What are we looking for?
When we assess your application we would like to learn:
- why you want to study Urban Development Planning at graduate level
- why you want to study Urban Development Planning at UCL
- what particularly attracts you to the chosen programme
- how your academic and professional background meets the demands of this challenging programme
- where you would like to go professionally with your degree
This MSc is widely recognised by international organisations and agencies (such as UN agencies and the World Bank) and bilateral aid organisations from different countries. Graduate destinations range from UK-based organisations in the public, private and community sectors to governmental, inter-governmental and non-governmental organisations which operate in a development capacity in the South. Graduates have also been employed by international NGOs and Aid and Development Agencies. Some graduates return to their home countries and engage in the practice, teaching or research of urban development practice; other graduates have successfully sought employment in international development organisations away from their own countries.

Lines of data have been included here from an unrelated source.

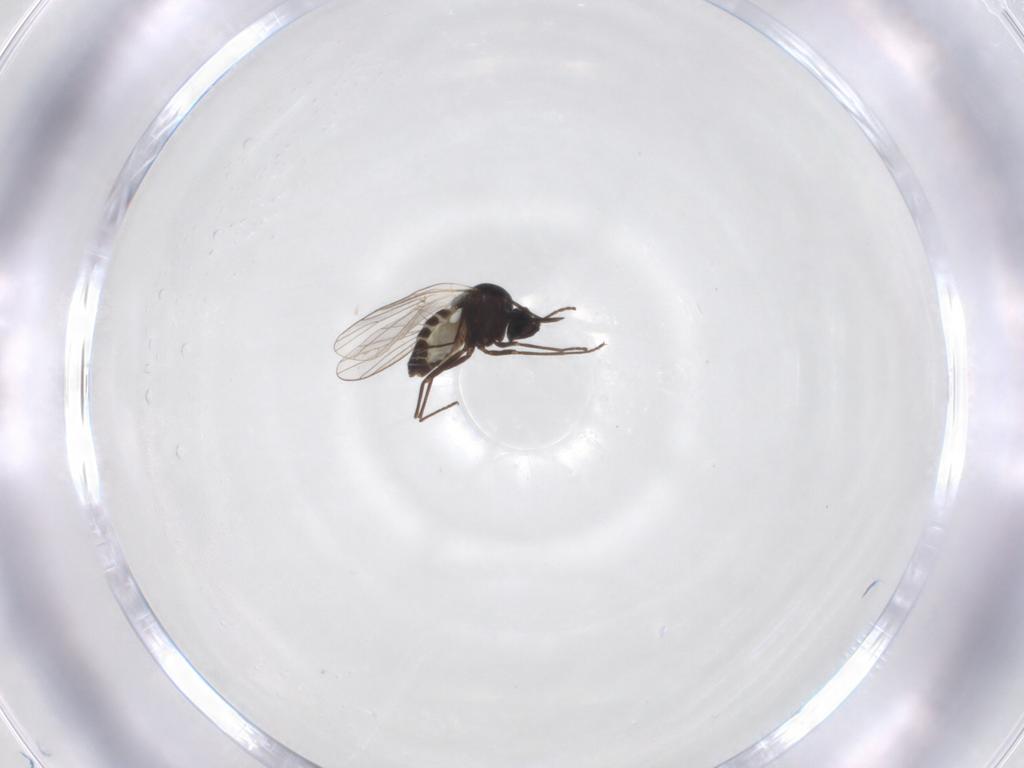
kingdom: Animalia
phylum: Arthropoda
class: Insecta
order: Diptera
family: Bombyliidae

"The students at the DPU come from many international locations and backgrounds, which means we are always hearing about developments in different parts of the world from people who have first experience of them, whether this is in Syria, Indonesia, Congo or Brazil."
Dr Vanesa Castán Broto
Lecturer in Environment and Sustainable Development
"London is the hub of the most interesting things going on in the UK, with governmental organisations, built environment consultancies and some great academic institutions."